**PROBLEM TO SOLVE:**
All entries should be printed precisely as written.

──────── DATA

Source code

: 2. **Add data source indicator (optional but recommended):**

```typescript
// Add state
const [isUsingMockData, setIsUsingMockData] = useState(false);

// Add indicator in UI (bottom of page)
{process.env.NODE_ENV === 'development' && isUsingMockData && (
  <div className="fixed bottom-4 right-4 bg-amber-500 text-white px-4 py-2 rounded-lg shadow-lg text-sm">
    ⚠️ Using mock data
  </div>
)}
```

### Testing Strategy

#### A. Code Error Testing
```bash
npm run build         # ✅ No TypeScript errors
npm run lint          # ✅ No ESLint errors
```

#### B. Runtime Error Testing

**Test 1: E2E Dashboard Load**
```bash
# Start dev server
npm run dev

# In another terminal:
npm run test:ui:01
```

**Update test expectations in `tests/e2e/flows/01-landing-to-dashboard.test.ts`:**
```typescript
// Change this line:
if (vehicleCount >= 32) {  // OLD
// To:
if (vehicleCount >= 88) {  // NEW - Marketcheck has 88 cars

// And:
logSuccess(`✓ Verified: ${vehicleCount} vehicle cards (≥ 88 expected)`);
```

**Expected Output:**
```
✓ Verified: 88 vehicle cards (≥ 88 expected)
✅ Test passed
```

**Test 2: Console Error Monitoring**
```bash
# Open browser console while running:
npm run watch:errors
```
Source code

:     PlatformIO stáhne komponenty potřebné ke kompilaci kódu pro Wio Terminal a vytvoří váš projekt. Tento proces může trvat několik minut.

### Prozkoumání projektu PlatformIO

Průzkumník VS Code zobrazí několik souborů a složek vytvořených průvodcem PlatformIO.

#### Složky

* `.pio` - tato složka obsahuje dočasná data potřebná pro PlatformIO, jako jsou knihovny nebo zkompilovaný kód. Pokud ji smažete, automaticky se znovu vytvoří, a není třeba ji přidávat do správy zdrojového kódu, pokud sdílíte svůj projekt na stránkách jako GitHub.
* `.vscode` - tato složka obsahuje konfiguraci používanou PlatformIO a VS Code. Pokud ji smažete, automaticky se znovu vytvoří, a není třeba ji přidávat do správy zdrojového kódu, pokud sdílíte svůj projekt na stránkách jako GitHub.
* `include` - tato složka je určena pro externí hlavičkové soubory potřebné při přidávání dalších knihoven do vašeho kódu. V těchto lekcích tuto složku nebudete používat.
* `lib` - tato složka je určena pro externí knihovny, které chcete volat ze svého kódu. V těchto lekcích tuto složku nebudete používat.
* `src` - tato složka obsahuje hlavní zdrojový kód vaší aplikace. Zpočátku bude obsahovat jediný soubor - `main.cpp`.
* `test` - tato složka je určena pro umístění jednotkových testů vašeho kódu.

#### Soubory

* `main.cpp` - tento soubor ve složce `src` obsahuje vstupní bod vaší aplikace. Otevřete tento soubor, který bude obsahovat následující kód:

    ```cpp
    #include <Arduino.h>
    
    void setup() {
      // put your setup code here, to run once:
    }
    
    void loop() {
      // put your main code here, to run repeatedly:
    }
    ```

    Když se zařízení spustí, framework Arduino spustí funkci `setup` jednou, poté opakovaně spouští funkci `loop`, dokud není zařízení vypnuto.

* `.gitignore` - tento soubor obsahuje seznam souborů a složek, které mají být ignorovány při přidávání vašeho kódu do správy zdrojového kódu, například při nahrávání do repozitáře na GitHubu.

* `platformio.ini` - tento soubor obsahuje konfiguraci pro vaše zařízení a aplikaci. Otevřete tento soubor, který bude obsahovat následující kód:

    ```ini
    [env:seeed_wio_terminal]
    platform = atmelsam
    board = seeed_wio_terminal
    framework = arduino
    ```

────────────────

**RESPONSE BELOW:**
Source code

: 2. **Add data source indicator (optional but recommended):**

```typescript
// Add state
const [isUsingMockData, setIsUsingMockData] = useState(false);

// Add indicator in UI (bottom of page)
{process.env.NODE_ENV === 'development' && isUsingMockData && (
  <div className="fixed bottom-4 right-4 bg-amber-500 text-white px-4 py-2 rounded-lg shadow-lg text-sm">
    ⚠️ Using mock data
  </div>
)}
```

### Testing Strategy

#### A. Code Error Testing
```bash
npm run build         # ✅ No TypeScript errors
npm run lint          # ✅ No ESLint errors
```

#### B. Runtime Error Testing

**Test 1: E2E Dashboard Load**
```bash
# Start dev server
npm run dev

# In another terminal:
npm run test:ui:01
```

**Update test expectations in `tests/e2e/flows/01-landing-to-dashboard.test.ts`:**
```typescript
// Change this line:
if (vehicleCount >= 32) {  // OLD
// To:
if (vehicleCount >= 88) {  // NEW - Marketcheck has 88 cars

// And:
logSuccess(`✓ Verified: ${vehicleCount} vehicle cards (≥ 88 expected)`);
```

**Expected Output:**
```
✓ Verified: 88 vehicle cards (≥ 88 expected)
✅ Test passed
```

**Test 2: Console Error Monitoring**
```bash
# Open browser console while running:
npm run watch:errors
```
Source code

:     PlatformIO stáhne komponenty potřebné ke kompilaci kódu pro Wio Terminal a vytvoří váš projekt. Tento proces může trvat několik minut.

### Prozkoumání projektu PlatformIO

Průzkumník VS Code zobrazí několik souborů a složek vytvořených průvodcem PlatformIO.

#### Složky

* `.pio` - tato složka obsahuje dočasná data potřebná pro PlatformIO, jako jsou knihovny nebo zkompilovaný kód. Pokud ji smažete, automaticky se znovu vytvoří, a není třeba ji přidávat do správy zdrojového kódu, pokud sdílíte svůj projekt na stránkách jako GitHub.
* `.vscode` - tato složka obsahuje konfiguraci používanou PlatformIO a VS Code. Pokud ji smažete, automaticky se znovu vytvoří, a není třeba ji přidávat do správy zdrojového kódu, pokud sdílíte svůj projekt na stránkách jako GitHub.
* `include` - tato složka je určena pro externí hlavičkové soubory potřebné při přidávání dalších knihoven do vašeho kódu. V těchto lekcích tuto složku nebudete používat.
* `lib` - tato složka je určena pro externí knihovny, které chcete volat ze svého kódu. V těchto lekcích tuto složku nebudete používat.
* `src` - tato složka obsahuje hlavní zdrojový kód vaší aplikace. Zpočátku bude obsahovat jediný soubor - `main.cpp`.
* `test` - tato složka je určena pro umístění jednotkových testů vašeho kódu.

#### Soubory

* `main.cpp` - tento soubor ve složce `src` obsahuje vstupní bod vaší aplikace. Otevřete tento soubor, který bude obsahovat následující kód:

    ```cpp
    #include <Arduino.h>
    
    void setup() {
      // put your setup code here, to run once:
    }
    
    void loop() {
      // put your main code here, to run repeatedly:
    }
    ```

    Když se zařízení spustí, framework Arduino spustí funkci `setup` jednou, poté opakovaně spouští funkci `loop`, dokud není zařízení vypnuto.

* `.gitignore` - tento soubor obsahuje seznam souborů a složek, které mají být ignorovány při přidávání vašeho kódu do správy zdrojového kódu, například při nahrávání do repozitáře na GitHubu.

* `platformio.ini` - tento soubor obsahuje konfiguraci pro vaše zařízení a aplikaci. Otevřete tento soubor, který bude obsahovat následující kód:

    ```ini
    [env:seeed_wio_terminal]
    platform = atmelsam
    board = seeed_wio_terminal
    framework = arduino
    ```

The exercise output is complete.